# WORK TO COMPLETE
Report each line of the data below that contains the word "bird". Case counts: a line qualifies only if the letters match in case.
========
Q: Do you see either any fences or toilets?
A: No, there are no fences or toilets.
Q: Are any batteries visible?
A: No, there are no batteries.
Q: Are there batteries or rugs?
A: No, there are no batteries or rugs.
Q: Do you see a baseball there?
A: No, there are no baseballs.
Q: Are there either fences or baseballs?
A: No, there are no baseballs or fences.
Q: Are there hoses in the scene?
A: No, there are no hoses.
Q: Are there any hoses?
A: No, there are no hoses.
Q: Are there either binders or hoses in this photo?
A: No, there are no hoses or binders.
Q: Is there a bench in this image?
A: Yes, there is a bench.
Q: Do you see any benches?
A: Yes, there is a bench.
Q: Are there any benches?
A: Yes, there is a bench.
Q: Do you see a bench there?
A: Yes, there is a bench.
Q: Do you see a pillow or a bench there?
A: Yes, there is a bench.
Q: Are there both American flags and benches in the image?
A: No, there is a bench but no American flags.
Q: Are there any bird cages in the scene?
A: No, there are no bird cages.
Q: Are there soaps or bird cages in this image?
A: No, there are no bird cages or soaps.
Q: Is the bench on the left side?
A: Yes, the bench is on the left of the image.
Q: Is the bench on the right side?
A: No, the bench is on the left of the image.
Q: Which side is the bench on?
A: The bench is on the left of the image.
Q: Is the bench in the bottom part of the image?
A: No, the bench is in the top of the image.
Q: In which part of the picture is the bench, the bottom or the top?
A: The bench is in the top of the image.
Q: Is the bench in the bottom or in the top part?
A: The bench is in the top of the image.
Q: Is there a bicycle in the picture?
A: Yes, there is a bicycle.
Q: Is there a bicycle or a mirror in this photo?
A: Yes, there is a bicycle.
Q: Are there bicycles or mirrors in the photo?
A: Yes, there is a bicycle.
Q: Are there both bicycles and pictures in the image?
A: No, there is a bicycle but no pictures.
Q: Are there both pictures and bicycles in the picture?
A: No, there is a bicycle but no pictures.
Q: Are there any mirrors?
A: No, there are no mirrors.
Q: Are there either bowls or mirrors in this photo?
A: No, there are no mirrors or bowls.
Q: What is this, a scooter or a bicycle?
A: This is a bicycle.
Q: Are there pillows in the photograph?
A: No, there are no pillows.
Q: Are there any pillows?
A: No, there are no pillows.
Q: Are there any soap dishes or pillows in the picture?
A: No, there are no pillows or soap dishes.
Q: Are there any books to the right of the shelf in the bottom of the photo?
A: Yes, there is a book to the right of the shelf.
========
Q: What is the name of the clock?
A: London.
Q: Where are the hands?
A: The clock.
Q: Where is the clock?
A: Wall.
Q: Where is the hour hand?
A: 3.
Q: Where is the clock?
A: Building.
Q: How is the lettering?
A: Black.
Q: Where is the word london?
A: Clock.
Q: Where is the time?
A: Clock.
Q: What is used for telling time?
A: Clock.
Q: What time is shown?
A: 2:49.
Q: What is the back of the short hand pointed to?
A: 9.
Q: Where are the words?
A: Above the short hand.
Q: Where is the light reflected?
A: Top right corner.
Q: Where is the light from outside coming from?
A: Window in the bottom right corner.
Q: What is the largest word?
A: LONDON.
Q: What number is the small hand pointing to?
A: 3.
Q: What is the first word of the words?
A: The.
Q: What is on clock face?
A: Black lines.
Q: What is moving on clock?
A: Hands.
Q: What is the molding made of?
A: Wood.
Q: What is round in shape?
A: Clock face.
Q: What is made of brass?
========
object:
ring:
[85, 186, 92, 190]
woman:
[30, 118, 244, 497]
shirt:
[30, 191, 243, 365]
========
# RESPONSE TO THIS TASK
Q: Are there any bird cages in the scene?
A: No, there are no bird cages.
Q: Are there soaps or bird cages in this image?
A: No, there are no bird cages or soaps.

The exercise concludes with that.